» ACTIVITY:
Any image in the records is to be dropped, and everything else duplicated precisely.

» EXERCISE DATA:
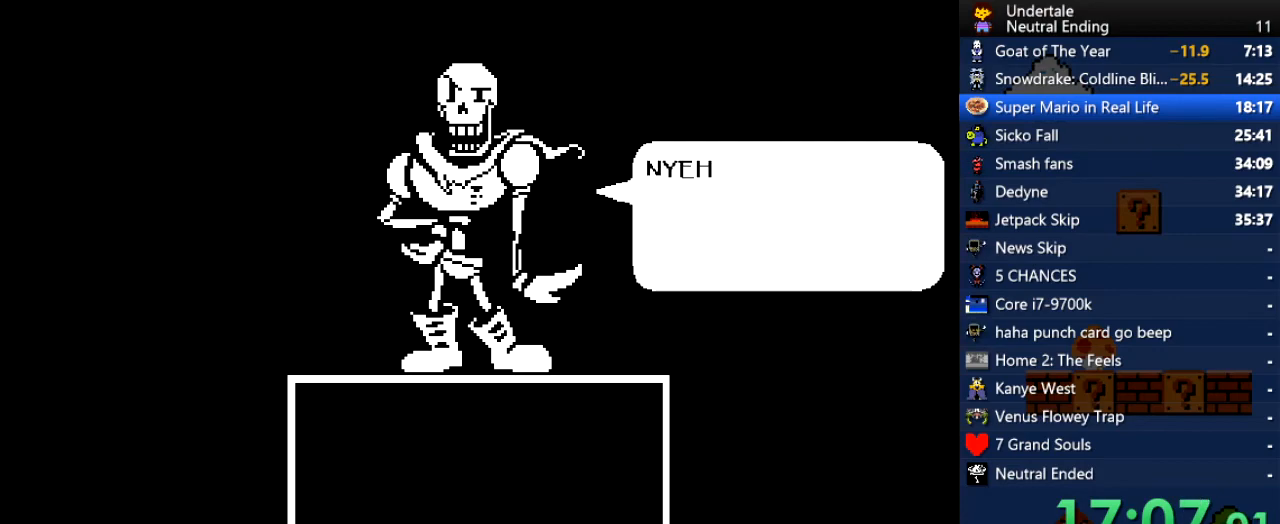
{"keys": [], "events": [[133, "return", "down"], [170, "return", "up"], [170, "z", "down"], [227, "z", "up"], [265, "return", "down"], [302, "return", "up"], [302, "z", "down"], [416, "z", "up"]]}
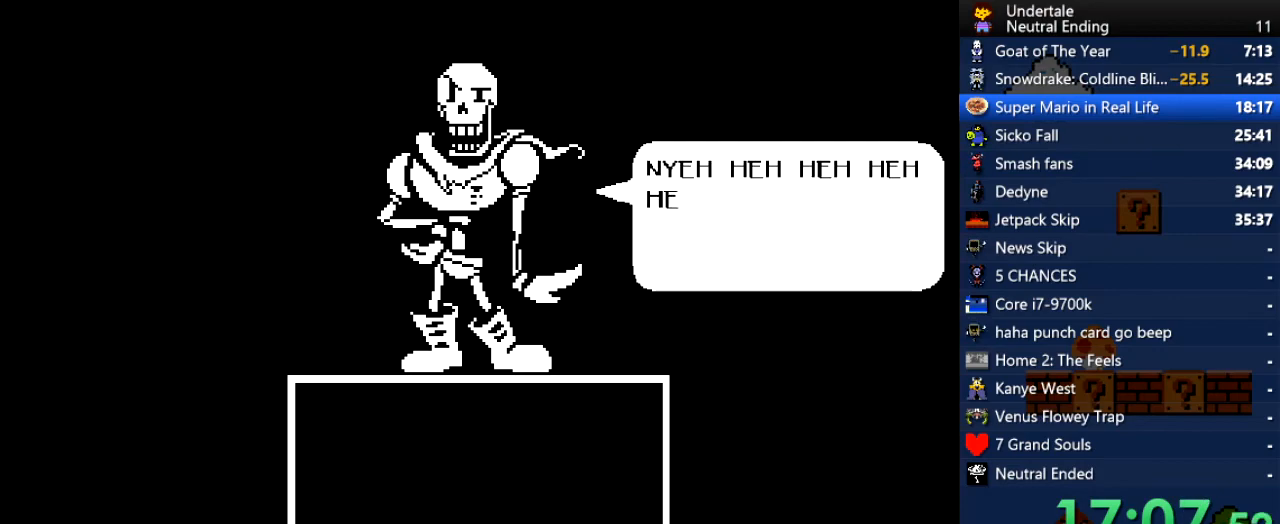
{"keys": [], "events": [[57, "z", "down"], [75, "z", "up"], [245, "return", "down"], [283, "return", "up"], [340, "return", "down"], [377, "return", "up"], [377, "z", "down"], [434, "z", "up"]]}
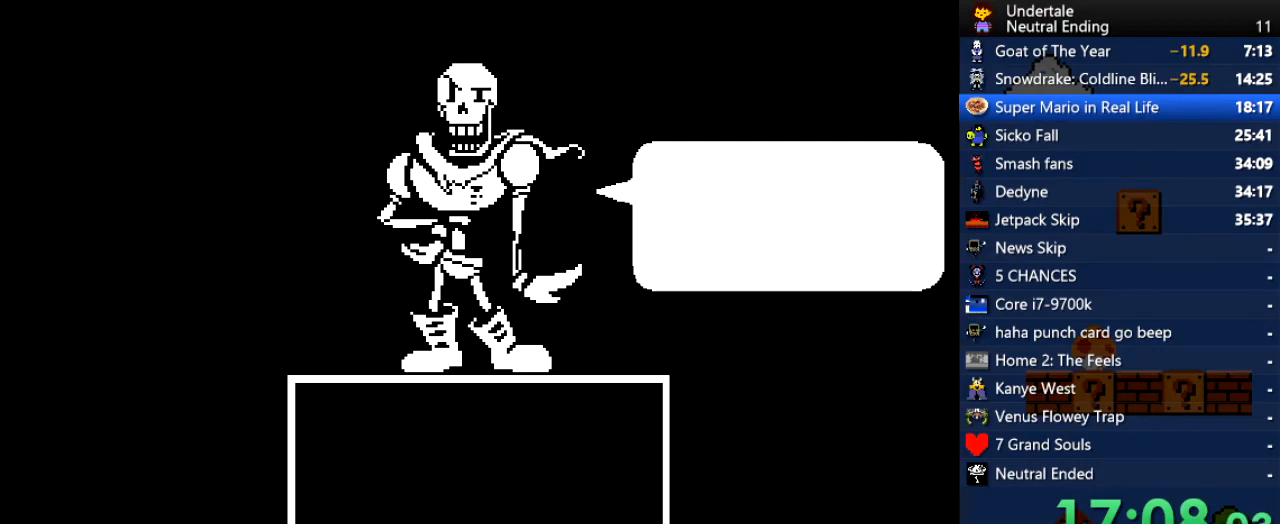
{"keys": [], "events": [[19, "return", "down"], [19, "z", "down"], [57, "return", "up"], [57, "z", "up"], [114, "return", "down"], [151, "return", "up"], [151, "z", "down"], [208, "z", "up"], [246, "z", "down"], [302, "return", "down"], [302, "z", "up"], [340, "return", "up"], [397, "return", "down"], [397, "z", "down"], [434, "return", "up"], [434, "z", "up"]]}
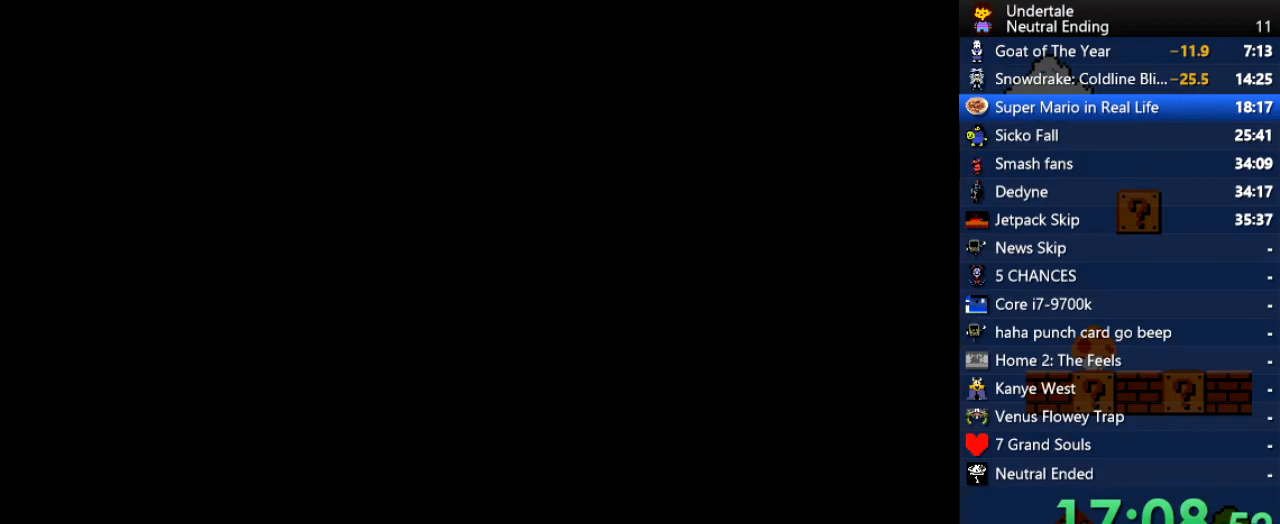
{"keys": ["left"], "events": [[509, "left", "down"]]}
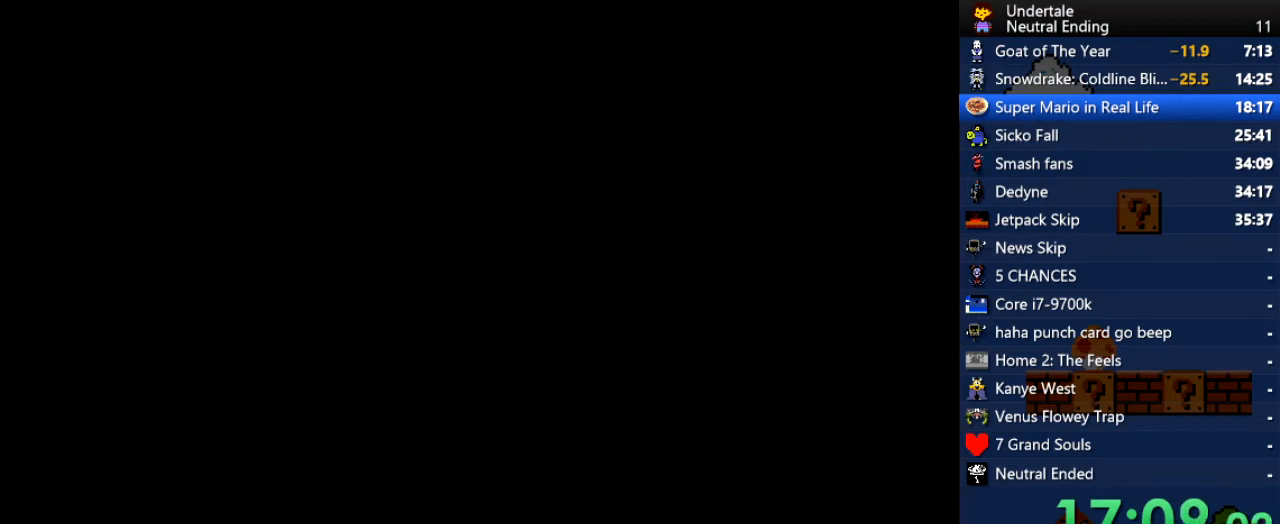
{"keys": ["left"], "events": []}
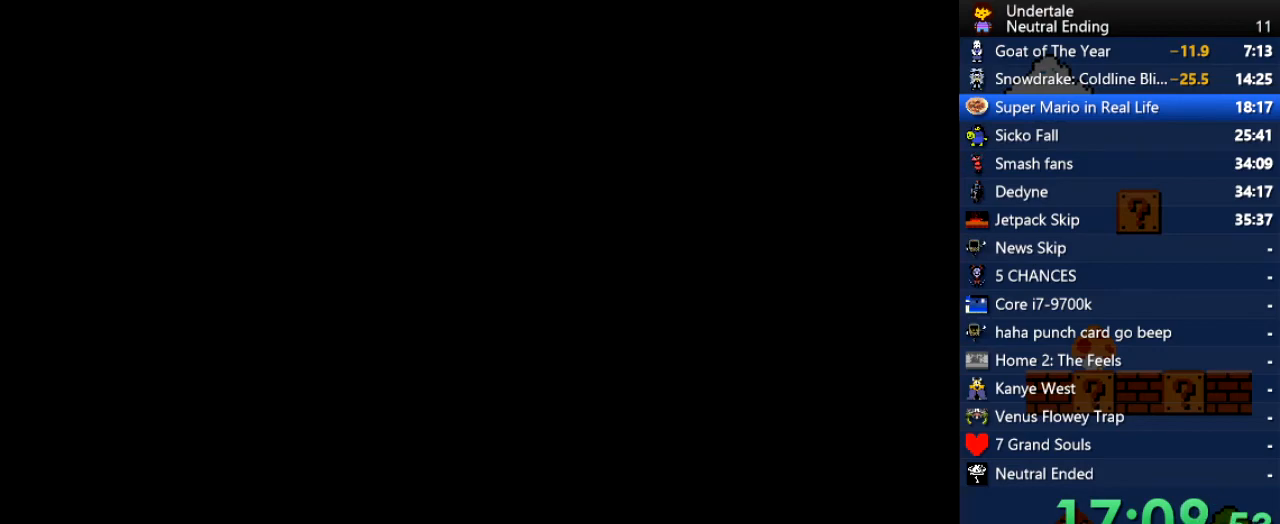
{"keys": ["down", "left"], "events": [[491, "down", "down"]]}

» SOLUTION:
{"keys": [], "events": [[133, "return", "down"], [170, "return", "up"], [170, "z", "down"], [227, "z", "up"], [265, "return", "down"], [302, "return", "up"], [302, "z", "down"], [416, "z", "up"]]}
{"keys": [], "events": [[57, "z", "down"], [75, "z", "up"], [245, "return", "down"], [283, "return", "up"], [340, "return", "down"], [377, "return", "up"], [377, "z", "down"], [434, "z", "up"]]}
{"keys": [], "events": [[19, "return", "down"], [19, "z", "down"], [57, "return", "up"], [57, "z", "up"], [114, "return", "down"], [151, "return", "up"], [151, "z", "down"], [208, "z", "up"], [246, "z", "down"], [302, "return", "down"], [302, "z", "up"], [340, "return", "up"], [397, "return", "down"], [397, "z", "down"], [434, "return", "up"], [434, "z", "up"]]}
{"keys": ["left"], "events": [[509, "left", "down"]]}
{"keys": ["left"], "events": []}
{"keys": ["down", "left"], "events": [[491, "down", "down"]]}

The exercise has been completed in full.